Labowitz’s family raised her with a devotion to social justice, and she began her career with a broad interest in social justice, public policy, and the role business plays in weak states. One of her first jobs was as the executive assistant at the Fair Labor Association (FLA) and she credits their “eminently practical and deeply ambitious” approach as a formative foundation for her career path. Before co-founding the Center at NYU in 2013, Labowitz worked for the State Department and cultivated her skills from the FLA to continue championing global worker rights.

“The principles of the FLA—taking on the most daunting human rights challenges, working with diverse stakeholders, seeking practical solutions—have remained constants in my career...that spirit of ambition and practicality is the guiding principle,“ Labowitz says.

This past December, Labowitz and Dorothée Baumann-Pauly, research director at the NYU Stern Center for Business and Human Rights, published the first-ever comprehensive map of factories in Bangladesh, a major apparel-exporting country. They identified more than 7,000 factories—more than double previous estimates—and provided a better understanding of how the fashion industry works.

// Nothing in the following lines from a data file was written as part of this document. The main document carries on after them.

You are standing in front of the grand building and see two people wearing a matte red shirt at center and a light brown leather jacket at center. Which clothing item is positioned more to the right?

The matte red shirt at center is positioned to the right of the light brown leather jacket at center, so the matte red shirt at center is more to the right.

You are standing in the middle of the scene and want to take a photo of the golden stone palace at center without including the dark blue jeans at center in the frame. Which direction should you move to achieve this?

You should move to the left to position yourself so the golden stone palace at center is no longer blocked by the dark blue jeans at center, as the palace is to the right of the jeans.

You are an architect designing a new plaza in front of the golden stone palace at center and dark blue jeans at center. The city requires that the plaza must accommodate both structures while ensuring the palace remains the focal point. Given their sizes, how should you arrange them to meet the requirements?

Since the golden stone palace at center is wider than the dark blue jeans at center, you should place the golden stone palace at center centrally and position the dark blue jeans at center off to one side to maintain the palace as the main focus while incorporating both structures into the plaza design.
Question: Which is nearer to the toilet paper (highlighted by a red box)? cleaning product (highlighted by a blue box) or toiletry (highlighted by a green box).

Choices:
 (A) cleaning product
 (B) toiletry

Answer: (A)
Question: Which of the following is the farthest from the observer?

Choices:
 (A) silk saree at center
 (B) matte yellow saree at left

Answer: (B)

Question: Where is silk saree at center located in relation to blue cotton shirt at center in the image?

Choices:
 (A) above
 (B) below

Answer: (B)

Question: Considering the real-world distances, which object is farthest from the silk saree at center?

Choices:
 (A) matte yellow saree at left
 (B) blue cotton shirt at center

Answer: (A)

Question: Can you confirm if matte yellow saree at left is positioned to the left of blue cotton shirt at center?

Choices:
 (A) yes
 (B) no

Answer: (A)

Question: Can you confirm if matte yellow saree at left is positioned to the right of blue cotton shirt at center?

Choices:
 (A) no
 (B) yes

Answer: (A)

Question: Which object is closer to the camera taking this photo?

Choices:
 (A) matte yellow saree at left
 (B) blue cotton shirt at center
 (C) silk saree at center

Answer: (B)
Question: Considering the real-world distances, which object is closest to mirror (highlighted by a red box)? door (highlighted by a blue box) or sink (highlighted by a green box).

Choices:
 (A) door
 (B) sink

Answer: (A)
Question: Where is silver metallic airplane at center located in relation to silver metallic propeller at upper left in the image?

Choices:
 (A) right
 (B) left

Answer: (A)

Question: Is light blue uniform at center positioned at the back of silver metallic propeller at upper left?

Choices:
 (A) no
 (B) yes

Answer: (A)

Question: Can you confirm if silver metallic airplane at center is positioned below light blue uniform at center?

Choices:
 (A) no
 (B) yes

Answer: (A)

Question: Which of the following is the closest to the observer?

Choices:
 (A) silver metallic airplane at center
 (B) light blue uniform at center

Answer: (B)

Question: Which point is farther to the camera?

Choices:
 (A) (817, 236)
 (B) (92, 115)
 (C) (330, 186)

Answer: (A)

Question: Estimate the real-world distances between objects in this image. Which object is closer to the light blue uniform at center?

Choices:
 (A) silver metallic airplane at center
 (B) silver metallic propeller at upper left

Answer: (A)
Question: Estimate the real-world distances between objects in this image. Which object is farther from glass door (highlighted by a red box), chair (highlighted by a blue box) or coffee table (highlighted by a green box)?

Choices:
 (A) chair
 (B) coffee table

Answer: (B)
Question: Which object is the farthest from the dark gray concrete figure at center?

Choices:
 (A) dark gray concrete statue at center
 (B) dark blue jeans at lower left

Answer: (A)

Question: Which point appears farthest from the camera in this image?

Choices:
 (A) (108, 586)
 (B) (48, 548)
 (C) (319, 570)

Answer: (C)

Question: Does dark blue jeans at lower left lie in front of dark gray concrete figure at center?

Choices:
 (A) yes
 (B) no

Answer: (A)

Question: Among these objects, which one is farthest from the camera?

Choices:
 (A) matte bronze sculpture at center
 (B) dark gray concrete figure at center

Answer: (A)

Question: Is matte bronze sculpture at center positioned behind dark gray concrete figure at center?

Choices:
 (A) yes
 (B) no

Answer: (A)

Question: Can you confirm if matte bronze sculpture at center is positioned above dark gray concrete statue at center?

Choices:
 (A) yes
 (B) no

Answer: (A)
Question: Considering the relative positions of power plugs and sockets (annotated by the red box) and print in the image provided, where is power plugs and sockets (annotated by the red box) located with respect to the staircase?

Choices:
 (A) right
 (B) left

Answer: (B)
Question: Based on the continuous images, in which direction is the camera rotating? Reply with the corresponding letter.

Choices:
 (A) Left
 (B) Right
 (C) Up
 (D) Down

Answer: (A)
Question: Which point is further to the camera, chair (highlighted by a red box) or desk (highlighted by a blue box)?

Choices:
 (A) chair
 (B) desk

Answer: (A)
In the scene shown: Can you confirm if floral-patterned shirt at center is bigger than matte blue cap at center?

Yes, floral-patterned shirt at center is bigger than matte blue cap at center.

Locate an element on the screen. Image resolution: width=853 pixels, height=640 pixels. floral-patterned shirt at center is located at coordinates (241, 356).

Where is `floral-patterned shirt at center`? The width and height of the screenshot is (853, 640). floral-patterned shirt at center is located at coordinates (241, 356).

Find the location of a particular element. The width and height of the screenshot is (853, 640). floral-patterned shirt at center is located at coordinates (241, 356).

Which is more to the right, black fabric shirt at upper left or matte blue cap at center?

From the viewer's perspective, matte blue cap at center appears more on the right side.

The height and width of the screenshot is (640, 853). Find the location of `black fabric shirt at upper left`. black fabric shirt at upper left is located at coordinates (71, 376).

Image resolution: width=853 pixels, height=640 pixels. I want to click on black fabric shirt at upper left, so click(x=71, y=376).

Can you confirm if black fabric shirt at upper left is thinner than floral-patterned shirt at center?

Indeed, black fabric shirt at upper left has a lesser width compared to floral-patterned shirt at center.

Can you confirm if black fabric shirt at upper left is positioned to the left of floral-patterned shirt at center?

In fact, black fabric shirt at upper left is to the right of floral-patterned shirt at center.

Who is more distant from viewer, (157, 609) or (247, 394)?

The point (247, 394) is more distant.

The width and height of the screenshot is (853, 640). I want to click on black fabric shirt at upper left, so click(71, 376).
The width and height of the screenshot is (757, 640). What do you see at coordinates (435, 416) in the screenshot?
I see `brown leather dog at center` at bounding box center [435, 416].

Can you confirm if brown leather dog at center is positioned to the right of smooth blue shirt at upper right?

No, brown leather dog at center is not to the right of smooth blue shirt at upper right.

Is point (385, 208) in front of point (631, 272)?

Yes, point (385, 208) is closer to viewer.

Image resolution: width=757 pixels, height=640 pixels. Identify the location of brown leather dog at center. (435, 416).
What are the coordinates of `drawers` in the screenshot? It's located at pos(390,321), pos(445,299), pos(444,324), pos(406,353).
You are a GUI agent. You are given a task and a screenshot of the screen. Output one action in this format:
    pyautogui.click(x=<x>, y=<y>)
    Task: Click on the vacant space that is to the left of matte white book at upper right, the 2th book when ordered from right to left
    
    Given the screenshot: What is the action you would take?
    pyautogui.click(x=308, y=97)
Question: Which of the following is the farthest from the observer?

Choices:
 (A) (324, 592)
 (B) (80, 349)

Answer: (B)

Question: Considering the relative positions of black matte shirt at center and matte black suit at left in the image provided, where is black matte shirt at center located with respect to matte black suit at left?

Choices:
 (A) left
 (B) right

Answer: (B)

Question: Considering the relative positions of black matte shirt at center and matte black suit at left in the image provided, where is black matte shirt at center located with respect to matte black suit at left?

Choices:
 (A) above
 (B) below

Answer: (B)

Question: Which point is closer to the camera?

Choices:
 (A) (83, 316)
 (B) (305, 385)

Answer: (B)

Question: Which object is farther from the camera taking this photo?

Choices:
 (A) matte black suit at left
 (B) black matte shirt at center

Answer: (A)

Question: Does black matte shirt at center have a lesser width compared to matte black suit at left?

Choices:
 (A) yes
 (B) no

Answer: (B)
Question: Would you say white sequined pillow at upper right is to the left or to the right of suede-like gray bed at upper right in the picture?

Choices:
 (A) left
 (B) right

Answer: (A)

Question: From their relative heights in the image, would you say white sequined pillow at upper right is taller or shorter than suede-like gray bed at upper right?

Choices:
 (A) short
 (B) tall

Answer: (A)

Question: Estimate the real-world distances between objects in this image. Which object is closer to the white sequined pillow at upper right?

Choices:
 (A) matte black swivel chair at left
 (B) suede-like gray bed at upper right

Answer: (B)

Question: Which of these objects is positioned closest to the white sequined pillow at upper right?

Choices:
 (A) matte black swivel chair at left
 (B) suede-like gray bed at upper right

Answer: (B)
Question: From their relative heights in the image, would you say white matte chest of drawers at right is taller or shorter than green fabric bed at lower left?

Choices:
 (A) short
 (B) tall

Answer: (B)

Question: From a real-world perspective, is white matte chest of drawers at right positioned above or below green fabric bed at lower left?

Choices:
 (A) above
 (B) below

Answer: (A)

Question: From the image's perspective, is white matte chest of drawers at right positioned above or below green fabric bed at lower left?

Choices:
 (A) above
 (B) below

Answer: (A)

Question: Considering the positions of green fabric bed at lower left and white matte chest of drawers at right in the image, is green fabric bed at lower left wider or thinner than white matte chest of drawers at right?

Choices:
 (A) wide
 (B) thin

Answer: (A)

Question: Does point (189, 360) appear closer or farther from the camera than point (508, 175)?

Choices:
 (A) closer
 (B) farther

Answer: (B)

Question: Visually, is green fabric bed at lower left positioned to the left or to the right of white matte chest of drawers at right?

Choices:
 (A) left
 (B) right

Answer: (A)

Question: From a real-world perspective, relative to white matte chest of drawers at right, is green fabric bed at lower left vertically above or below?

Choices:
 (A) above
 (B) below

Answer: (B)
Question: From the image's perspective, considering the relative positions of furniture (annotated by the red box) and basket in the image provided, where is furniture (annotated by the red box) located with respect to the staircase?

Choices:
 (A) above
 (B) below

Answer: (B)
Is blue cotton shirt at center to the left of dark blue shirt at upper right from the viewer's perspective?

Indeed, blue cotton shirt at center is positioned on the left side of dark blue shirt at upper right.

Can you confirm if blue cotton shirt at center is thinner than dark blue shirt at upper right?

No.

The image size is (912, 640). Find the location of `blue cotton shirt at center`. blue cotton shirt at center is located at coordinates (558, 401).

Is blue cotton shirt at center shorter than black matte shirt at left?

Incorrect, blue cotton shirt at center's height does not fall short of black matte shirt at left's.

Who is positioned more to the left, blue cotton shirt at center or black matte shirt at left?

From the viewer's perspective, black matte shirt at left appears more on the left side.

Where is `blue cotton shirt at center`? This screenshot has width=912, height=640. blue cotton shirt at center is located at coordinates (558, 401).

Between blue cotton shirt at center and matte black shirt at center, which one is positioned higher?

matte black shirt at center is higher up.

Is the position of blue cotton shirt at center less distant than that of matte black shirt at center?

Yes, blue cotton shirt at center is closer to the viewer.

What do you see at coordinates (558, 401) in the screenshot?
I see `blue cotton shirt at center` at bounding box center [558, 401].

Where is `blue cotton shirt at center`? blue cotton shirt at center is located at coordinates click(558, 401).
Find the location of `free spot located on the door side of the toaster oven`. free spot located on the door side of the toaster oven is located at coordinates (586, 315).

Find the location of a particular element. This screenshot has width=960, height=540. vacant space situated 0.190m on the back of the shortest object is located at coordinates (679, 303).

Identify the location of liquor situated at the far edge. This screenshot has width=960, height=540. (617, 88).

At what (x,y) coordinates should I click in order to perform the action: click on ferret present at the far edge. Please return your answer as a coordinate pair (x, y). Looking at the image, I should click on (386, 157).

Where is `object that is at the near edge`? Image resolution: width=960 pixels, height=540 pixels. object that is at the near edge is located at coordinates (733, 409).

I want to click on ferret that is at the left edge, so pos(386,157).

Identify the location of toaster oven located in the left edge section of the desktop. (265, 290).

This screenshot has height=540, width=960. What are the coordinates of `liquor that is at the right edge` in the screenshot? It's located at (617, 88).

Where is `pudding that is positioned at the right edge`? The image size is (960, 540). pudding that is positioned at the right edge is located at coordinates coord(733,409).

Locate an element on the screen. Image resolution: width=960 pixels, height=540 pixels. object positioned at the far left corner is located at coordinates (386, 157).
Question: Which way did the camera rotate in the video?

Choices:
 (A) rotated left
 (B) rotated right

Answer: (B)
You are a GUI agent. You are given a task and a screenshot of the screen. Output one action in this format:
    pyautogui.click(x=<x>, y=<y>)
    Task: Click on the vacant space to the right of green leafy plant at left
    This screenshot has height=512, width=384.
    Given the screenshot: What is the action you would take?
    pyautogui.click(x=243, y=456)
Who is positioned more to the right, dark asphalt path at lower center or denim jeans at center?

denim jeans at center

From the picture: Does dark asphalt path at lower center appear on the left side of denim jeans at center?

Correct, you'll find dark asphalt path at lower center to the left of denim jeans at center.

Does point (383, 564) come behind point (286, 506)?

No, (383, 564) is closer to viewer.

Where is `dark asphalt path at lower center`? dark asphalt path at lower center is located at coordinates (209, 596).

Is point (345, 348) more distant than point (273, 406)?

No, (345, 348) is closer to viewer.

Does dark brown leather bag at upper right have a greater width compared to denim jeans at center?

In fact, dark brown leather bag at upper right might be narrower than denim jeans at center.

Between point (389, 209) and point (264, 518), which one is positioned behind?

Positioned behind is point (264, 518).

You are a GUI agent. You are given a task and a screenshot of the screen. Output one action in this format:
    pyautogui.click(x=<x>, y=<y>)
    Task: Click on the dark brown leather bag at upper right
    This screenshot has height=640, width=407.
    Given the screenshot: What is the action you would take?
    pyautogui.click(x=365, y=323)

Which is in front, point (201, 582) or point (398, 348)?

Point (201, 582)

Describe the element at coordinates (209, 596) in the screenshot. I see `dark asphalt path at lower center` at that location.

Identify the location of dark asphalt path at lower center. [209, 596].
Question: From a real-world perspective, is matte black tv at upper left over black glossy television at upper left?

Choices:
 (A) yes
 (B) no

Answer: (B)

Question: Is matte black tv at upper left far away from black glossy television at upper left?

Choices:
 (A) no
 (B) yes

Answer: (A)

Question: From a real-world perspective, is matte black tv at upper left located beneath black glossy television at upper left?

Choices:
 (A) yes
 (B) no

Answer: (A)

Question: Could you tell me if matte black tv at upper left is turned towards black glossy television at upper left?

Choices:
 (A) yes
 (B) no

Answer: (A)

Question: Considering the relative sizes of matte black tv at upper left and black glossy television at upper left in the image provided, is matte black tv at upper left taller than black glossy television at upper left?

Despite attempts to suppress journalist coverage of these findings, their research has helped give a voice to the nearly three million workers who were previously left out of the conversation surrounding human rights. 

“This has been a very uncomfortable reality for almost all stakeholders to accept,” says Labowitz. “But we're confident that recognizing the true scope and complexity of the manufacturing sector is a necessary precondition for action that helps bring all factories up to minimum standards for safety and decent work.” 

Labowitz believes the largest struggle for the human rights movement in business is being explored through the corporate social responsibility (CSR) model. As she explains it, CSR developed during the 1990s and early 2000s from charity and community relations attempts, to addressing human rights violations like civil wars in oil countries or sweatshop scandals. The CSR model allows for companies to define their metrics and methods of successful human rights intervention.

“Ongoing abuses in places like Bangladesh's garment sector are illustrating the limits of this model,” Labowitz argues. “Companies are spending quite a bit of time and money, but not solving the underlying human rights problems.” 

In response, the Center advances a model rooted in industry-wide human rights standards and metrics that would provide a standard method of evaluation between companies. The use of this model would also allow for the sharing of best practices between companies and stakeholders to advance solutions to the most difficult human rights challenges. The Center argues that this model “demonstrates more value for companies and delivers greater impact in practically improving human rights for workers and communities affected by global business.” 

Looking back at the FLA from her post-college career, Labowitz sees them as an excellent example of this approach.

“Many companies working together with outside stakeholders, accountable to a common standard, [can support] innovative projects [and] share responsibility on issues like long hours of work or discrimination against women factory workers,” Labowitz explains.

The NYU Stern Center for Business and Human Rights is approaching its third year, and has three goals: Publish more research on a wider range of business sectors, starting with recruitment of migrant workers in the construction industry; Pilot a "shared responsibility," standards-based approach on the very tough issue of forced labor in the fishing industry; and expand opportunities for students to research with the Center, work in human rights internships at multinational companies, and support engagement with companies, governments, and civil society. There is certainly a lot of work to be done for human rights—keep an eye on the Center's developments to see this amazing work evolve at NYU.